You can install Vista and not activate for X days. Depending on situatuation, you could be required to activate in 3 days or maybe not for 30 days.


----------



## juaneryle (Mar 29, 2009)

*Re: Bad Pool Caller error*

I meant to say 30 day activation period. But that's no problem anyway. I was just trying to figure out which hardware to replace. 
I went ahead and ordered an ASUS mobo. So we'll see how that goes. I'll keep you posted.


----------



## jcgriff2 (Sep 30, 2007)

*Re: Bad Pool Caller error*

Hi - 

Just different phrasing - I wanted to make sure I understood your meaning.

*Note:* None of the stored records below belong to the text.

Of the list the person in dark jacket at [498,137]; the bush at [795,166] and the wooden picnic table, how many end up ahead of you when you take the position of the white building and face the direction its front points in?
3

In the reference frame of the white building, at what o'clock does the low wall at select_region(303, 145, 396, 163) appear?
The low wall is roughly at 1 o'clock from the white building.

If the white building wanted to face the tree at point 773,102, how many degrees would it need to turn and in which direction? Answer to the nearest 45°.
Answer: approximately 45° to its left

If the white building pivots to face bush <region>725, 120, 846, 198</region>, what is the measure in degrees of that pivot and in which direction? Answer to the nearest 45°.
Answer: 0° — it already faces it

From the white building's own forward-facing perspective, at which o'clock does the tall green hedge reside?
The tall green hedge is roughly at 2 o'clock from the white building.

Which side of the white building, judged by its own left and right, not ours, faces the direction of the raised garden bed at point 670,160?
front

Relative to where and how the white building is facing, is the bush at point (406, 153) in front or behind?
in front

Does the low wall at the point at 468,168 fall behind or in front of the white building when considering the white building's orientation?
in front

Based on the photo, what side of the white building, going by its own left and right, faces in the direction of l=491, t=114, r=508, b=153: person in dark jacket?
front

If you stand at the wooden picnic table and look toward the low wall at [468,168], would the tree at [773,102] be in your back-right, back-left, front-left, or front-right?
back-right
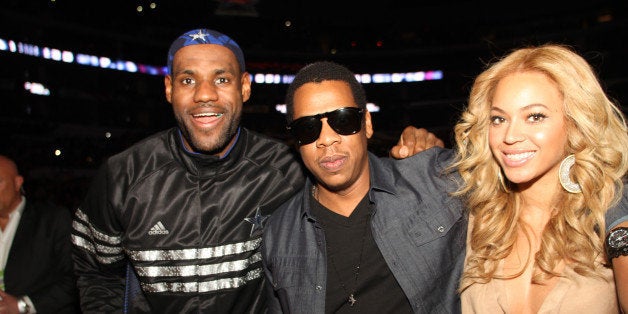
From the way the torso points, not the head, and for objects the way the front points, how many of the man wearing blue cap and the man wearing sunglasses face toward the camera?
2

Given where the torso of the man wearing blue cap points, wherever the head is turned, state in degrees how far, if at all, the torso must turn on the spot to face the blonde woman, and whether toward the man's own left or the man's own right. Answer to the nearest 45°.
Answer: approximately 45° to the man's own left

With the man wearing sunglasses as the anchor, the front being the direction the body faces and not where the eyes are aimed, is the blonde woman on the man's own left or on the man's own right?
on the man's own left

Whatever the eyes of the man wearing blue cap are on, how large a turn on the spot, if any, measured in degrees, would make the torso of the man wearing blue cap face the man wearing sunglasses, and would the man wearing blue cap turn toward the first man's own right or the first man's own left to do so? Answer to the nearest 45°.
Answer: approximately 45° to the first man's own left

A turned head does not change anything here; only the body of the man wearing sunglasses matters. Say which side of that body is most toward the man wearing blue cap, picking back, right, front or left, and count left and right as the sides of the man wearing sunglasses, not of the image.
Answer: right

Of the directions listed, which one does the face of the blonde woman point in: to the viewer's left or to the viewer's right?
to the viewer's left

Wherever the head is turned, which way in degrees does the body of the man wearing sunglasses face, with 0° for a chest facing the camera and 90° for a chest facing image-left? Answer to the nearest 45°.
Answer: approximately 0°
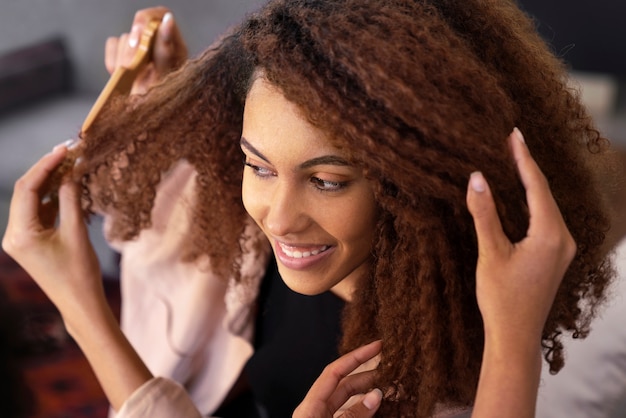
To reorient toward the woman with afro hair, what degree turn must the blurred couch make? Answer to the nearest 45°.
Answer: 0° — it already faces them

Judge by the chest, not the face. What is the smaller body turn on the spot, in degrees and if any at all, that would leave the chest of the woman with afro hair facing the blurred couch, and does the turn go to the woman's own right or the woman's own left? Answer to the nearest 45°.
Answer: approximately 90° to the woman's own right

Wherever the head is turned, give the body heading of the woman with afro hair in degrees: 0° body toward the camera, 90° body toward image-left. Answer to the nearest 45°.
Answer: approximately 45°

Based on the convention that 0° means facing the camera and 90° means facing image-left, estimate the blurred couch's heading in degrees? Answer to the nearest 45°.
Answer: approximately 0°
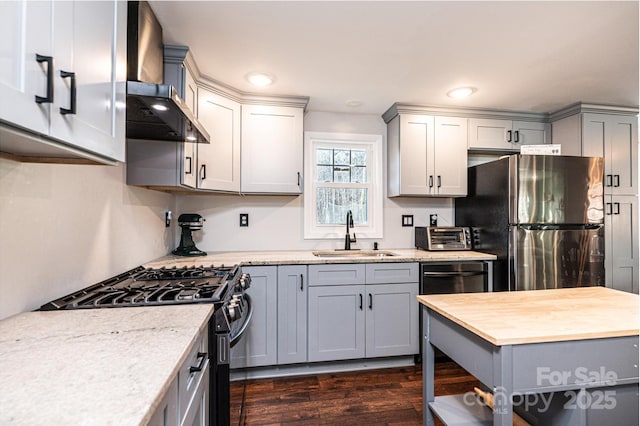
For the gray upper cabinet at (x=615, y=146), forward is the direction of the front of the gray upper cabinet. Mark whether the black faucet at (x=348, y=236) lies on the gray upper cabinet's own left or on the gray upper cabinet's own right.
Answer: on the gray upper cabinet's own right

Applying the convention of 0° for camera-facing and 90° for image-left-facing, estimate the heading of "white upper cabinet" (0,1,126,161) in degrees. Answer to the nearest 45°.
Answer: approximately 315°

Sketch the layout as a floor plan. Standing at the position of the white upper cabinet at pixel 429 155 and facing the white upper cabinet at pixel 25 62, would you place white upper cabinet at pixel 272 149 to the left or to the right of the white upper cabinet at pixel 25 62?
right

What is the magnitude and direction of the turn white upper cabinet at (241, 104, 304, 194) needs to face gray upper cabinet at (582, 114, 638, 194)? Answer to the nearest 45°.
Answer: approximately 90° to its left

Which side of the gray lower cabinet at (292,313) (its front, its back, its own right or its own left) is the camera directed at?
front

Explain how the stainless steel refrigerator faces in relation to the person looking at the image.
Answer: facing the viewer and to the right of the viewer

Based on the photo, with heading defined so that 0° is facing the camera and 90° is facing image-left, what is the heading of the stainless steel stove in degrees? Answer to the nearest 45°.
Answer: approximately 270°

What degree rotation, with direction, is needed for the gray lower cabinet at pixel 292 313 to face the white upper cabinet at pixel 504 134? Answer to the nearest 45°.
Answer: approximately 90° to its left

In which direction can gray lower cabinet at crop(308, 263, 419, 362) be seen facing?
toward the camera

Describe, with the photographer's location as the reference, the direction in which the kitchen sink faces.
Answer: facing the viewer

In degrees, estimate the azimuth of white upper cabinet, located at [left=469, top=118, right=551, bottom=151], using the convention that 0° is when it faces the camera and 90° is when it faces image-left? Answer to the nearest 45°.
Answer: approximately 0°
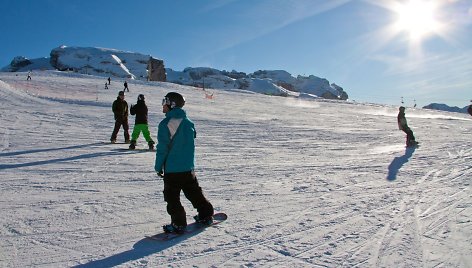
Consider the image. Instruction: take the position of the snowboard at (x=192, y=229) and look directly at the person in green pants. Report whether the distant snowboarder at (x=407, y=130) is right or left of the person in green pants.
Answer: right

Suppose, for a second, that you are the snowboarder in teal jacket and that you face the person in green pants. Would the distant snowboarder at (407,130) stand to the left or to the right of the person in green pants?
right

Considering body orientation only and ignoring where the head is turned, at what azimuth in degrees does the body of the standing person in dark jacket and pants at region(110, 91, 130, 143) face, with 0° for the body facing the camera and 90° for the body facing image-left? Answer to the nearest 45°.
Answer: approximately 0°

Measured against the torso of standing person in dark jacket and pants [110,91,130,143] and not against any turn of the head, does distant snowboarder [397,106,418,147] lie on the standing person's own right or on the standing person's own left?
on the standing person's own left

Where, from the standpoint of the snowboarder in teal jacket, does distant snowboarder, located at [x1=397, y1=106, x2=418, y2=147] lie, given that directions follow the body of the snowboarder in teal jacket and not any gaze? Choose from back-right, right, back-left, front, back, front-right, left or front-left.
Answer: right

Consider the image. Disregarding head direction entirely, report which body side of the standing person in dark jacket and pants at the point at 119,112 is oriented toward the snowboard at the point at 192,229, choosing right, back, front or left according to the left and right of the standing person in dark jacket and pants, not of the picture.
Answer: front

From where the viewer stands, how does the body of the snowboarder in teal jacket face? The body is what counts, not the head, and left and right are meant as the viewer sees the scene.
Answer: facing away from the viewer and to the left of the viewer

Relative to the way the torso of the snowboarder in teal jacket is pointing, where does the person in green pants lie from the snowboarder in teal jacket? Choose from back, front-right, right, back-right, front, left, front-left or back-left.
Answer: front-right

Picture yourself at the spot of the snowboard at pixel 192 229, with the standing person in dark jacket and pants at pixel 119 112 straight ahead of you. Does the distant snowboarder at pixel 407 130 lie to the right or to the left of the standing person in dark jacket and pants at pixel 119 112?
right

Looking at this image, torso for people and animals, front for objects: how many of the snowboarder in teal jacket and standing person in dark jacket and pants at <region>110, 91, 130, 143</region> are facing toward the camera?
1

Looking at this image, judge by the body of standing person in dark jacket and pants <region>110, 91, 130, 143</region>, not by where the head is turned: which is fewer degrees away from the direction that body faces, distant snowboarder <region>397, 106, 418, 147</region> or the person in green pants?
the person in green pants
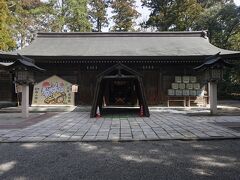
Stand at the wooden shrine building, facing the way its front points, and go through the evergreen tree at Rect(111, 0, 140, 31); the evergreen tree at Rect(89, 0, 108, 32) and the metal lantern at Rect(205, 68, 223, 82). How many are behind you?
2

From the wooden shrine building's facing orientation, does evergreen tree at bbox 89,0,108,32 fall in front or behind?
behind

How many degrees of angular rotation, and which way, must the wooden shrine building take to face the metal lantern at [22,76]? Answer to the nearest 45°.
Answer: approximately 45° to its right

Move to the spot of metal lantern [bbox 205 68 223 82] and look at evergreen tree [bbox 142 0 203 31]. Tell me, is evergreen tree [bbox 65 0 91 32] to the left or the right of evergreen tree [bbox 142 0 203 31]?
left

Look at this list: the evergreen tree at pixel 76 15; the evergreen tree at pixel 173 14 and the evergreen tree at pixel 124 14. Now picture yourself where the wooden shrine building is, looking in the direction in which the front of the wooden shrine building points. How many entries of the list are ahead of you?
0

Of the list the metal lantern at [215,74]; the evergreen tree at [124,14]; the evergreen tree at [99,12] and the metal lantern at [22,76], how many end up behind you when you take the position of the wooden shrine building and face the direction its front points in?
2

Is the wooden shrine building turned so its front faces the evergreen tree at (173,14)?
no

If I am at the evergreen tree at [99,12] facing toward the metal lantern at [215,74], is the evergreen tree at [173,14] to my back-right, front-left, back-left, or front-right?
front-left

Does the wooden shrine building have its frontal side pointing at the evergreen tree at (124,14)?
no

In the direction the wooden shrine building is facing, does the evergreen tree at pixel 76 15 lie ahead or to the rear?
to the rear

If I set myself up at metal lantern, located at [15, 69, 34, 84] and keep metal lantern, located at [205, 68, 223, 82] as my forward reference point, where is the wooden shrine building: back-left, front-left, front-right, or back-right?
front-left

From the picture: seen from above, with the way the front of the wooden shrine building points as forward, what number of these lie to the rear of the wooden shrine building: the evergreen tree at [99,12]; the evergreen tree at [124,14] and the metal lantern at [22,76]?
2

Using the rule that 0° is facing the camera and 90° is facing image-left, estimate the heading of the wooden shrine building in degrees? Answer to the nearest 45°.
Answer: approximately 0°
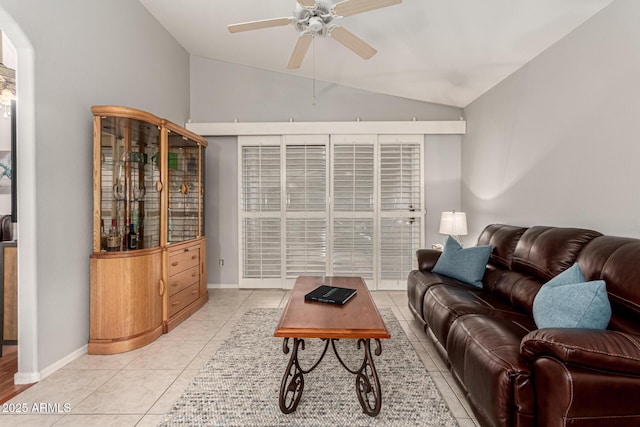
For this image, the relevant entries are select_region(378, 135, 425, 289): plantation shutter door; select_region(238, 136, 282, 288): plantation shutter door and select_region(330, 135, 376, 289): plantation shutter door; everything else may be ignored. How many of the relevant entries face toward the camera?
3

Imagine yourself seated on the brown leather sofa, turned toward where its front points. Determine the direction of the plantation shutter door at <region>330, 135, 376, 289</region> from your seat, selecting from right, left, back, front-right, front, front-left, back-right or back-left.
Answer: right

I wish you luck w/ new mobo.

jcgriff2

.


----------



## juaneryle (Mar 29, 2009)

*Re: Bad Pool Caller error*

I just installed a new ASUS P5ND2 mobo. Installment went fine. Everything is up and running. No problems. No bue screens!
So it was the cheap motherboard that was causing all the errors, not the memory. Well at least an got a extra 2 gigs of memory for a future replacement. Thanks for all your help.


----------



## jcgriff2 (Sep 30, 2007)

*Re: Bad Pool Caller error*

Hi - 

Thanks for posting back w/ final solution.

Good Luck to you. 

jcgriff2

.


----------